The Woven Image
Ethan Cook at Anat Ebgi, Los Angeles

Making art that is odd or hard to define is not an easy feat. In our post-post-modern world, just about everything has been done. You have everything from the baroque to the minimal. However, Propositions, a new show by the artist Ethan Cook at Anat Ebgi in Los Angeles seemingly does just that. The abstract canvases on display beautifully reference painting’s history, but eventually you cannot figure out if they’re paintings at all.
At first glance, these works appear to embody any number 20th-century abstract painters. The color palette is bright and idiosyncratic: hunter greens, pale pinks, royal blues, reds and mustards. There is a sophisticated balance of color and composition in every single one of these works. After a few more moments though, you’ll notice that these aren’t really paintings at all, they’re woven canvas.
Over the past few years, Cook has developed a growing interest in weaving. Using a loom, Cook made the works in the show by first weaving dyed cotton thread, and then stitching these swaths of canvas together. Canvases grew to include scraps and bits from other works, thus linking them (literally and stylistically). This approach led to a completely cohesive mood to all of the works shown here.
Although these are not being paintings, they carry many of the same traits. Cook uses the loom and the structure of the canvas itself to retain the hand of the artist. Unlike the perfectly uniform raw canvas you can buy at any art supply store, Cook’s contain irregularities from his own hand on the loom. Each rectangular patch of fabric is sewn together by Cook, but their weft and warp never seem to run perfectly parallel to the others. Once Cook stretches these canvases over bars, the compositions shift and rectangles don’t appear as neat. Actually, they seem to softly buckle and wiggle along their seams. In another context these differences could be considered imperfections, but Cook uses them as his own gestures, much like a brushstroke of paint. Rather than painting on a surface like canvas, Cook uses the surface itself as his medium.

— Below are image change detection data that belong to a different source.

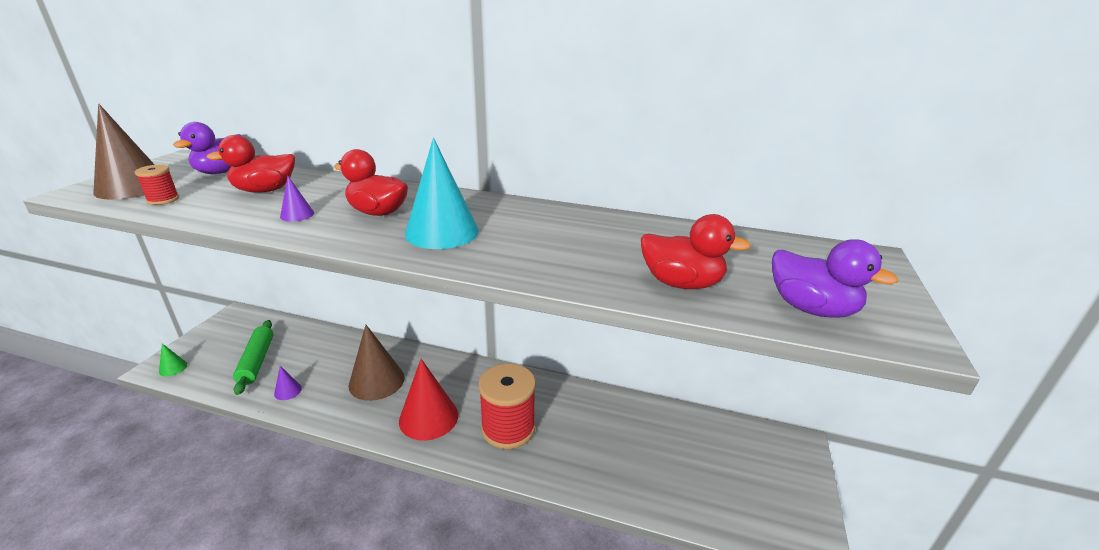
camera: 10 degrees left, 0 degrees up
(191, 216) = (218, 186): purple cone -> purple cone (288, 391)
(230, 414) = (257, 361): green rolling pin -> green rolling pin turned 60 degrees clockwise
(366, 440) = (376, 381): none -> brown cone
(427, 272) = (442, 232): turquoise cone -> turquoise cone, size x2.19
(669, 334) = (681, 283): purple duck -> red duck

Cook’s methods are both clever and extremely elegant. While the images themselves may refer back to greats like Sean Scully or Helen Frankenthaler, their production instead utilizes a handicraft that captures the color, light, and texture found in every great painting. Cook’s experimentation has led to works that are indefinable. They’re floating somewhere between art and craft, painting and sculpture; and that is what makes them so successful.